───── Data ─────

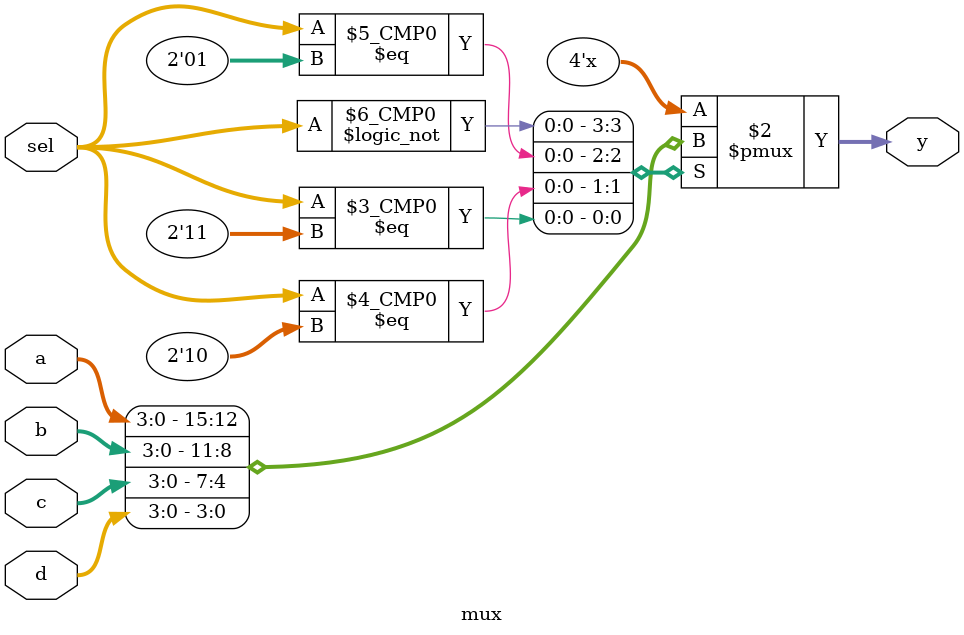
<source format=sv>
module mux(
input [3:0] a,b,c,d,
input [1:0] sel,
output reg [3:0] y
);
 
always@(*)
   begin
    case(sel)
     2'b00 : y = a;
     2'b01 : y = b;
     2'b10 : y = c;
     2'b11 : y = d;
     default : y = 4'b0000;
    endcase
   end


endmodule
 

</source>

─────

_Task_: Repeat exactly the lines from the line containing "2'b10 : y = c;" through the last line of the records above, including both, and nothing else.

_Output below_:
     2'b10 : y = c;
     2'b11 : y = d;
     default : y = 4'b0000;
    endcase
   end


endmodule
 

</source>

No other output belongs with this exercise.